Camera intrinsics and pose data
::::::
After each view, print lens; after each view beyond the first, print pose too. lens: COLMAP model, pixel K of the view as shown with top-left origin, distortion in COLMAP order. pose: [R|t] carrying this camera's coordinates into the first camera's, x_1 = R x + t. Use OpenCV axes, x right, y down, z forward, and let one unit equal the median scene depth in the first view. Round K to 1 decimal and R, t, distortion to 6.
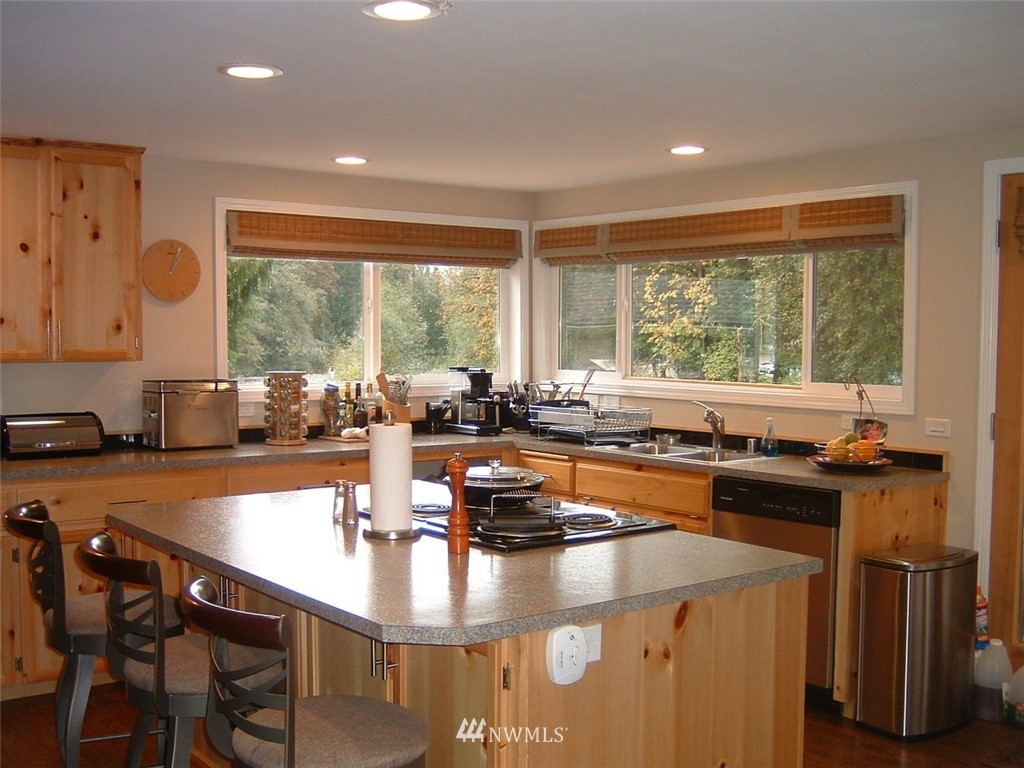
lens RADIAL K [[1147.0, 0, 513.6], [0, 1147.0, 405.1], [0, 0, 1]] dist [-0.109825, 0.098246]
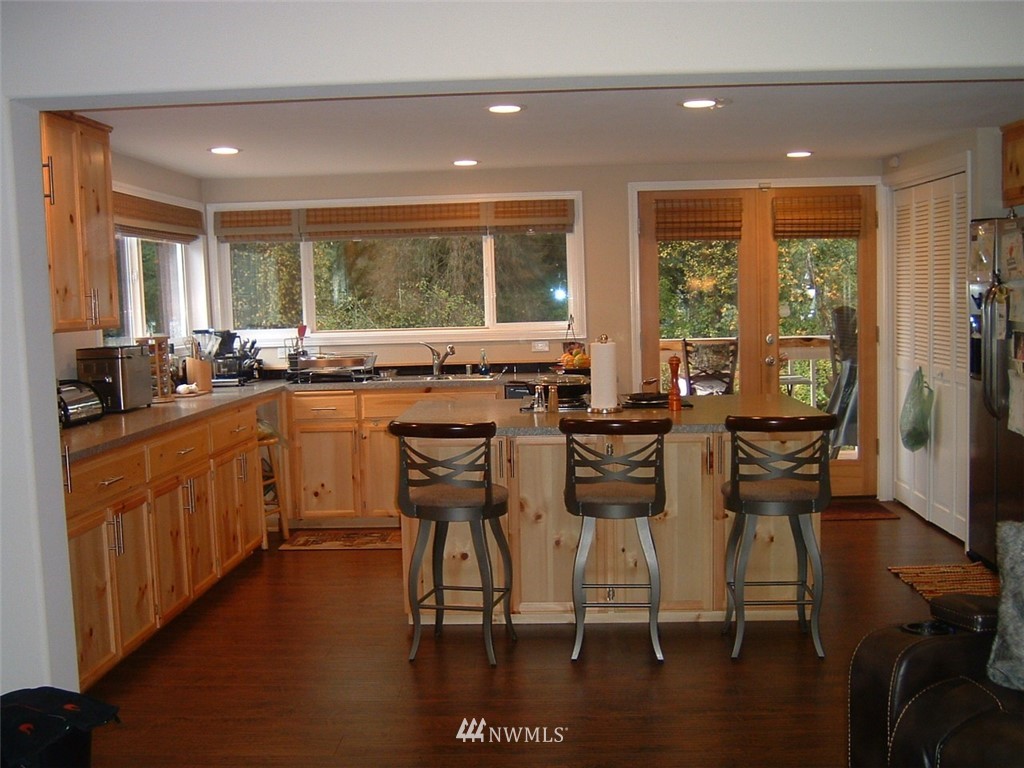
lens RADIAL K [[1147.0, 0, 513.6], [0, 1147.0, 405.1], [0, 0, 1]] dist [-0.109825, 0.098246]
pose [[0.647926, -0.095575, 0.755683, -0.849269], [0.080129, 0.995144, 0.057158, 0.001856], [-0.757477, 0.023518, 0.652438, 0.023791]]
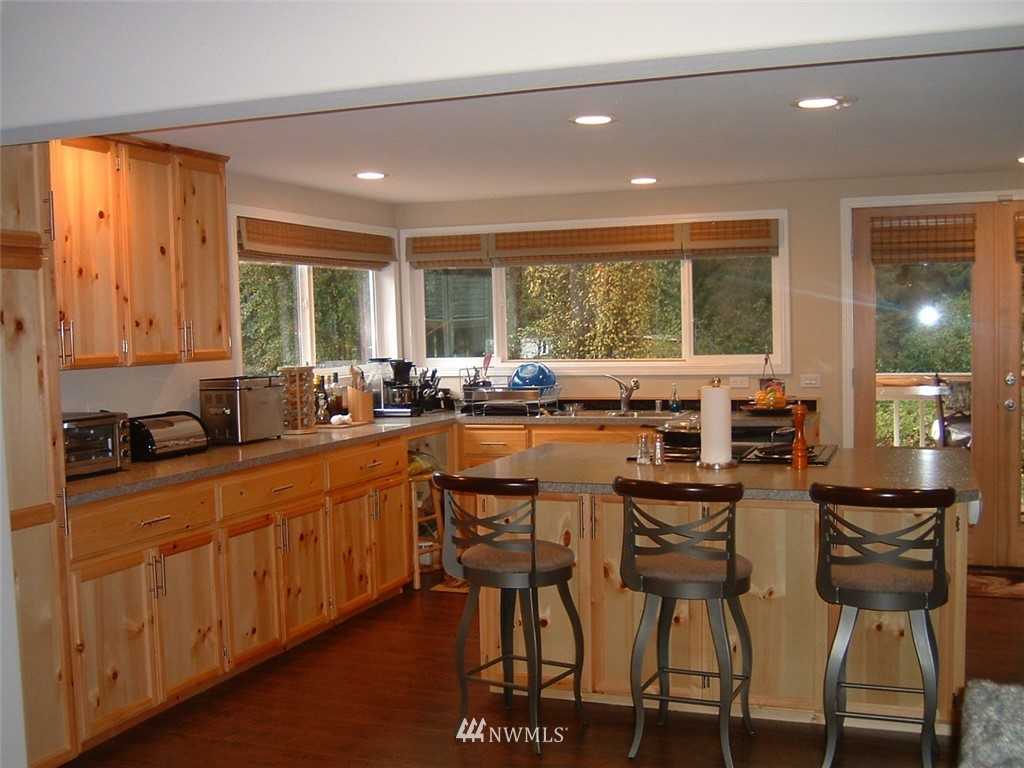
lens RADIAL K [[1147.0, 0, 513.6], [0, 1147.0, 405.1], [0, 0, 1]] dist [-0.109825, 0.098246]
pose [[0.850652, -0.062403, 0.522012, -0.623477], [0.061813, 0.997915, 0.018565, -0.000171], [-0.522082, 0.016475, 0.852736, -0.033880]]
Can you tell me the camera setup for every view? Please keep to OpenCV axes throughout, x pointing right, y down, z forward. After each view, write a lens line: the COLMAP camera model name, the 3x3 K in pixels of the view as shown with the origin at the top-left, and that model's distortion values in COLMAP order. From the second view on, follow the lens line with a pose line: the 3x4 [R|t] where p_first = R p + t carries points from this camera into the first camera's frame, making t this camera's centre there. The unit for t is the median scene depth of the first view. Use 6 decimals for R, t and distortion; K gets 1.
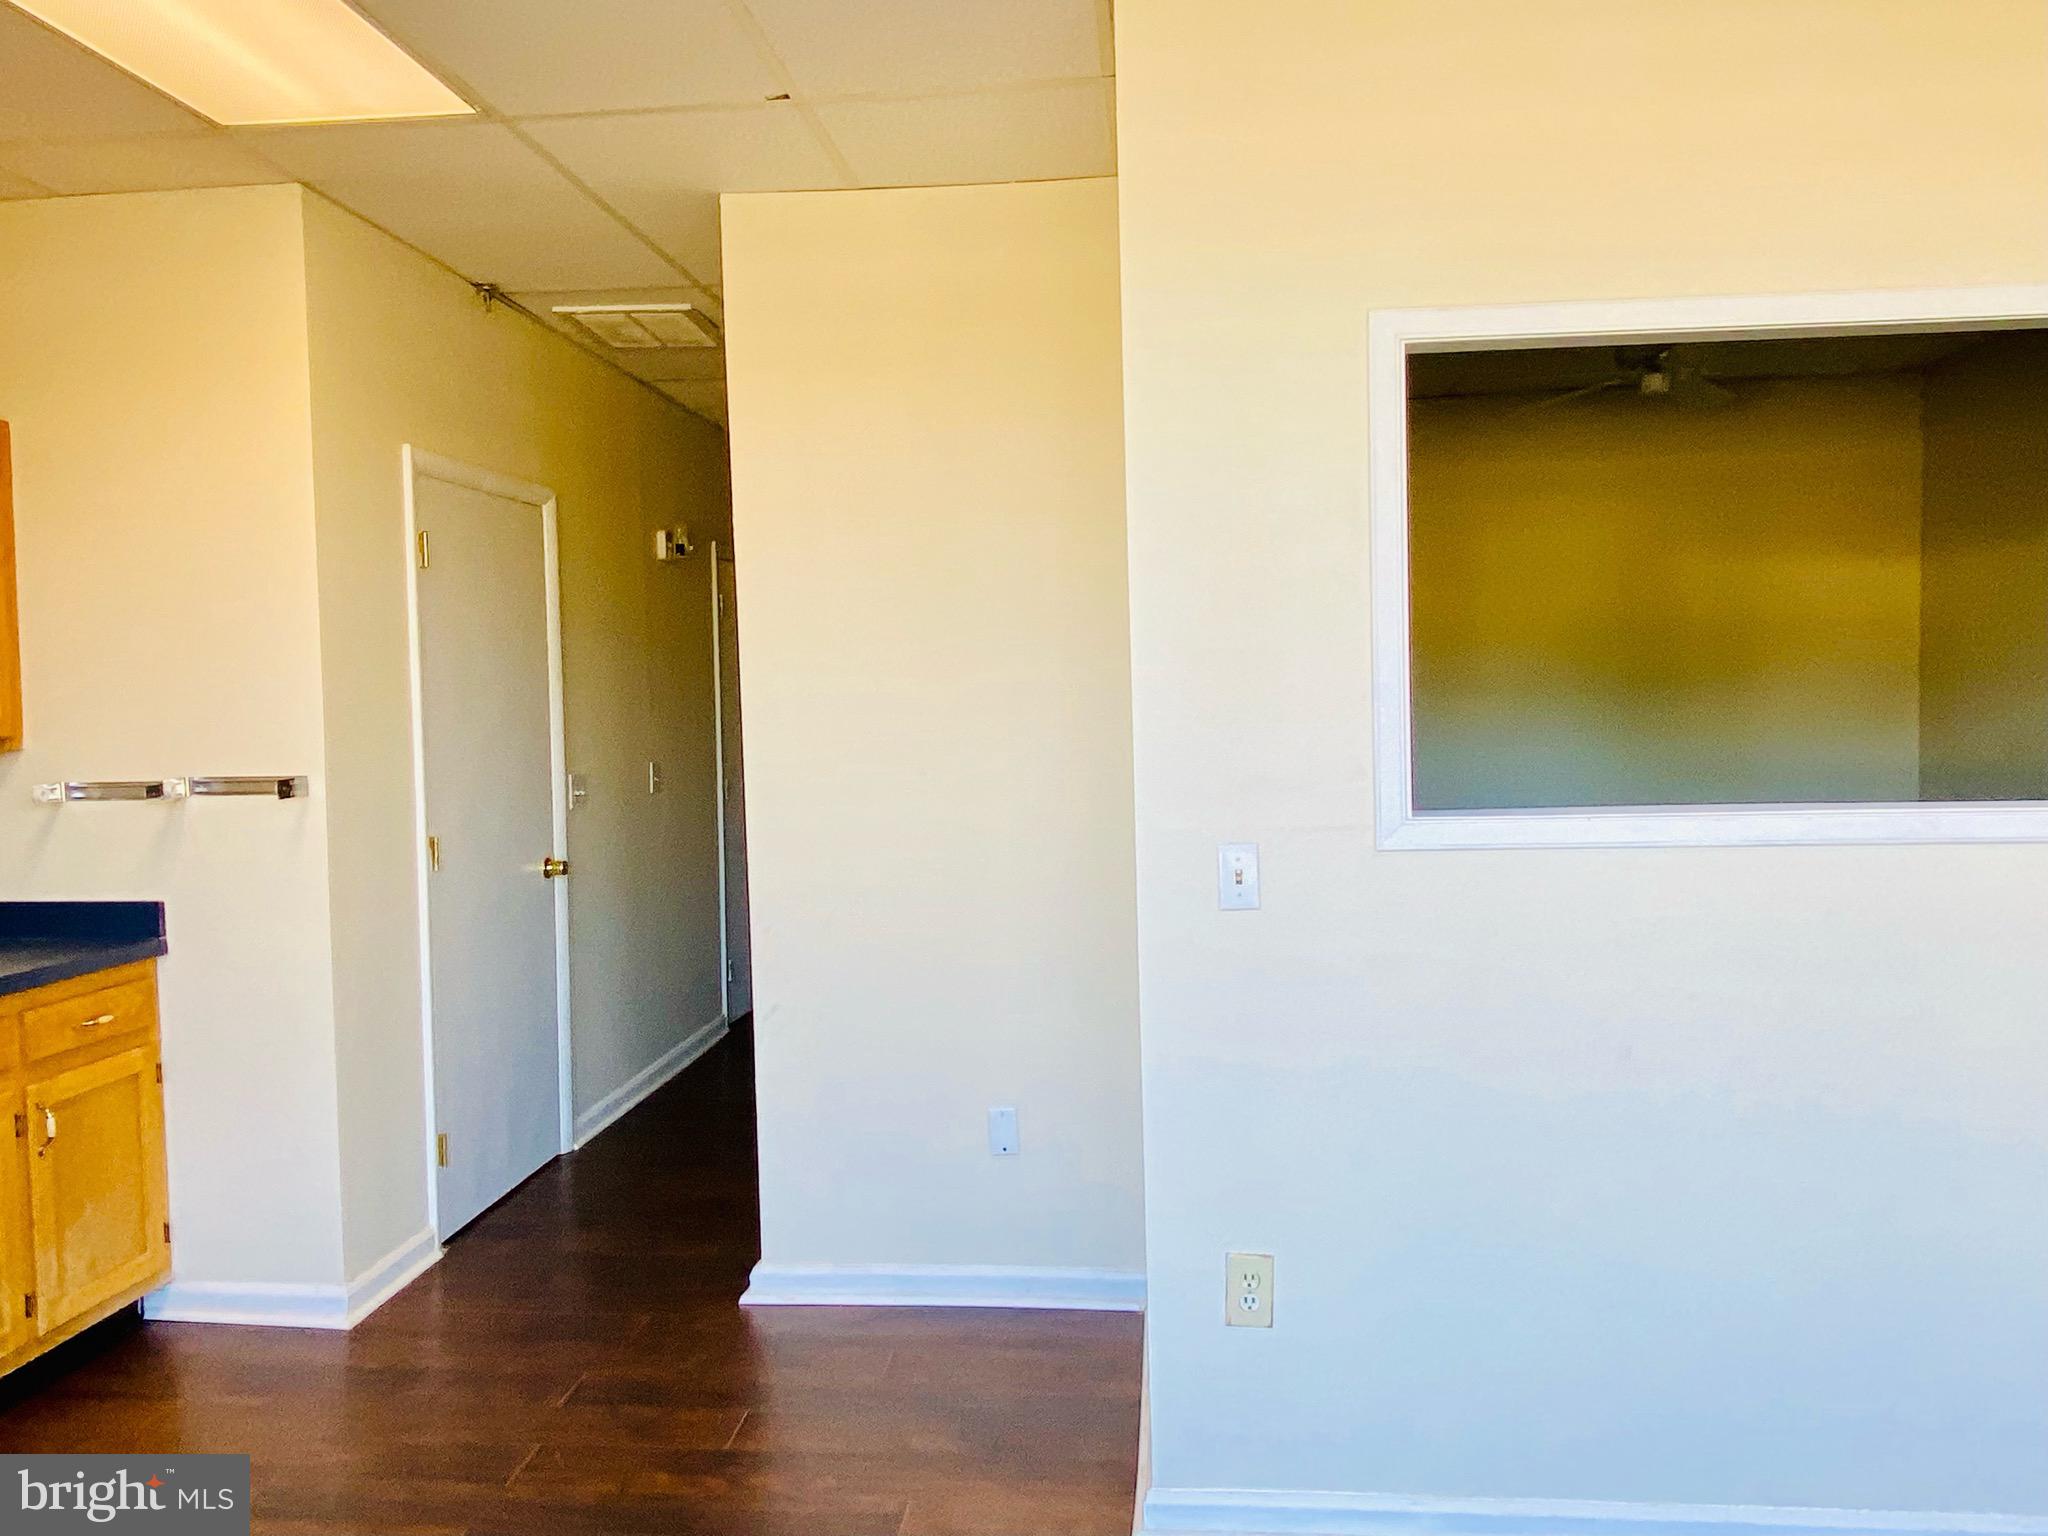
lens RADIAL K [[1533.7, 0, 1024.0], [0, 1533.7, 768.0], [0, 0, 1]] dist [0.124499, -0.173807]
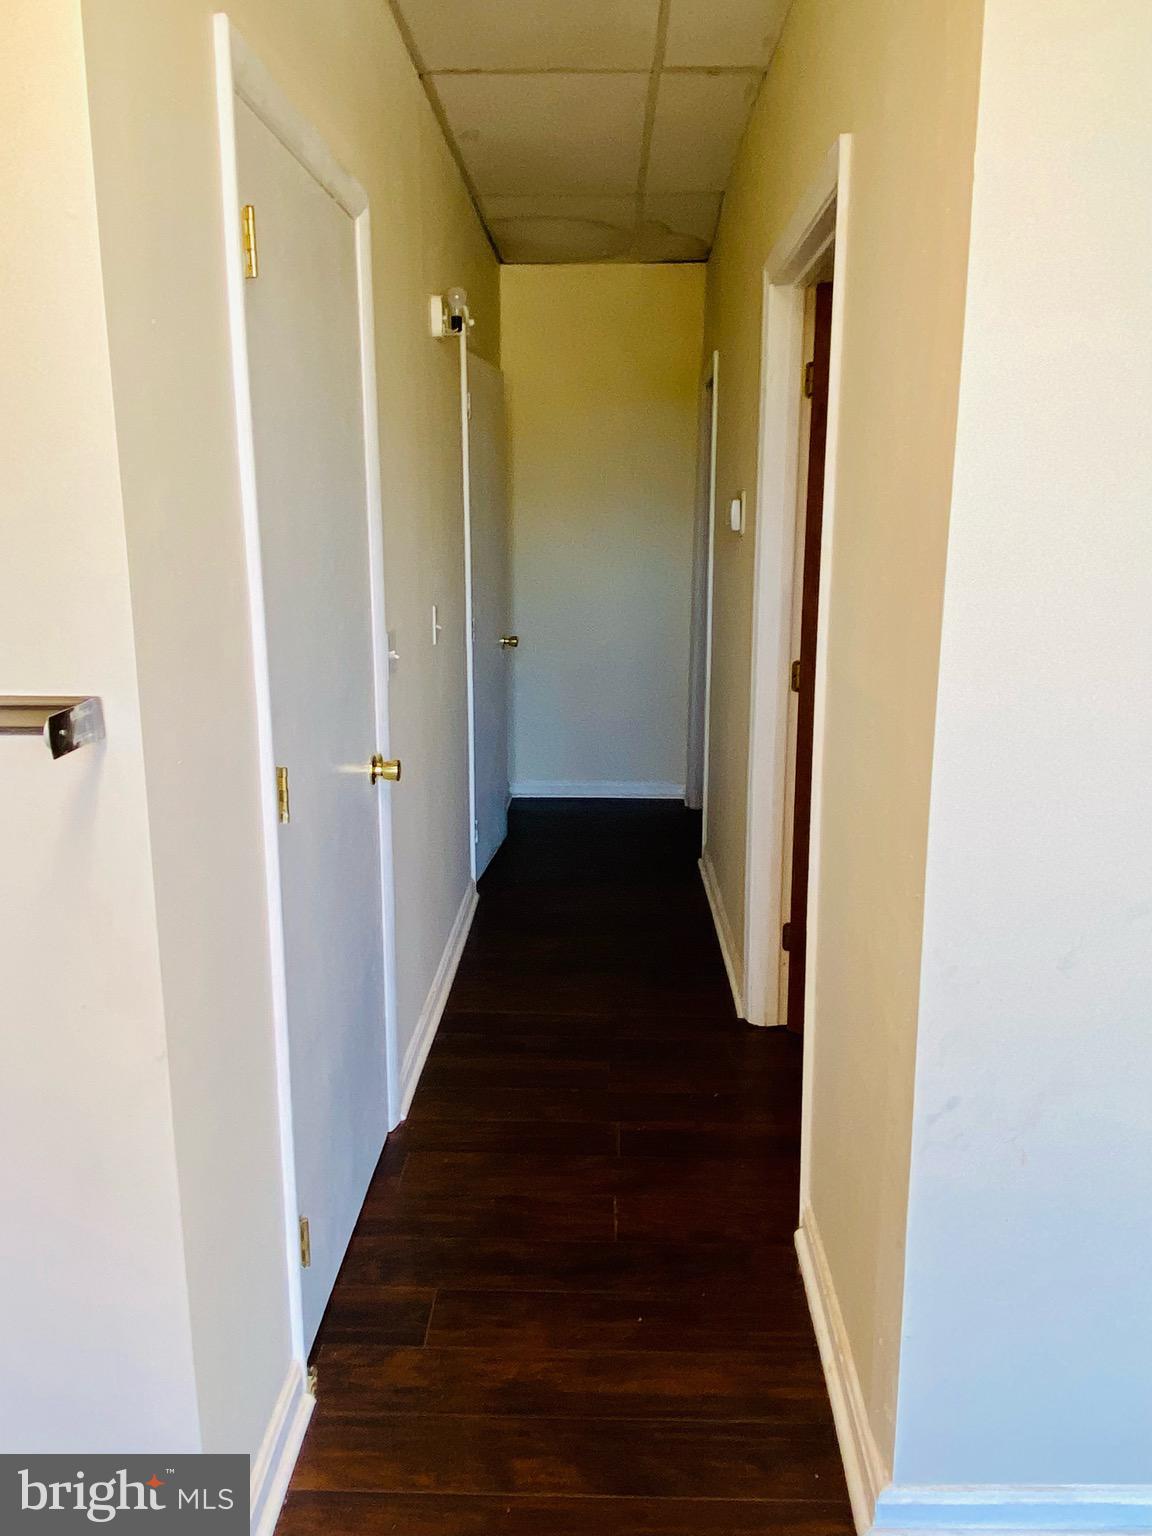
lens RADIAL K [[1150.3, 0, 576.0], [0, 1150.3, 768.0], [0, 0, 1]] dist [0.124499, -0.173807]
pose [[0.997529, -0.004876, 0.070092, -0.329119], [-0.007040, 0.985632, 0.168763, -0.034034], [-0.069907, -0.168839, 0.983161, 0.616365]]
::::::
* _Problem_: Line by line, write out the records above exactly, skipping the pictures.

* _Solution to this task_:
After each view, print lens; after each view beyond the first, print pose too. lens: COLMAP model, pixel K of the view as shown with top-left origin, distortion in COLMAP order. pose: [R|t] carrying this camera's coordinates into the first camera's, x_1 = R x + t. Use OpenCV axes, x right, y down, z forward, and let one unit equal the median scene depth in the first view. Round K to 1 decimal and R, t, distortion to 6.
lens RADIAL K [[1147.0, 0, 513.6], [0, 1147.0, 405.1], [0, 0, 1]] dist [-0.109825, 0.098246]
lens RADIAL K [[1147.0, 0, 513.6], [0, 1147.0, 405.1], [0, 0, 1]] dist [-0.109825, 0.098246]
pose [[0.647926, -0.095575, 0.755683, -0.849269], [0.080129, 0.995144, 0.057158, 0.001856], [-0.757477, 0.023518, 0.652438, 0.023791]]
lens RADIAL K [[1147.0, 0, 513.6], [0, 1147.0, 405.1], [0, 0, 1]] dist [-0.109825, 0.098246]
pose [[0.850652, -0.062403, 0.522012, -0.623477], [0.061813, 0.997915, 0.018565, -0.000171], [-0.522082, 0.016475, 0.852736, -0.033880]]
Can you tell me the camera setup for every view? Please keep to OpenCV axes throughout, x pointing right, y down, z forward. After each view, write a lens line: the COLMAP camera model name, the 3x3 K in pixels of the view as shown with the origin at the top-left, and that model's distortion values in COLMAP order. From the second view on, follow the lens line with a pose line: the 3x4 [R|t] where p_first = R p + t carries points from this camera into the first camera's frame, making t this camera's centre there. The unit for t is the median scene depth of the first view. Use 6 decimals for R, t and distortion; K gets 1.
lens RADIAL K [[1533.7, 0, 1024.0], [0, 1533.7, 768.0], [0, 0, 1]] dist [0.124499, -0.173807]
lens RADIAL K [[1150.3, 0, 576.0], [0, 1150.3, 768.0], [0, 0, 1]] dist [0.124499, -0.173807]
pose [[0.997529, -0.004876, 0.070092, -0.329119], [-0.007040, 0.985632, 0.168763, -0.034034], [-0.069907, -0.168839, 0.983161, 0.616365]]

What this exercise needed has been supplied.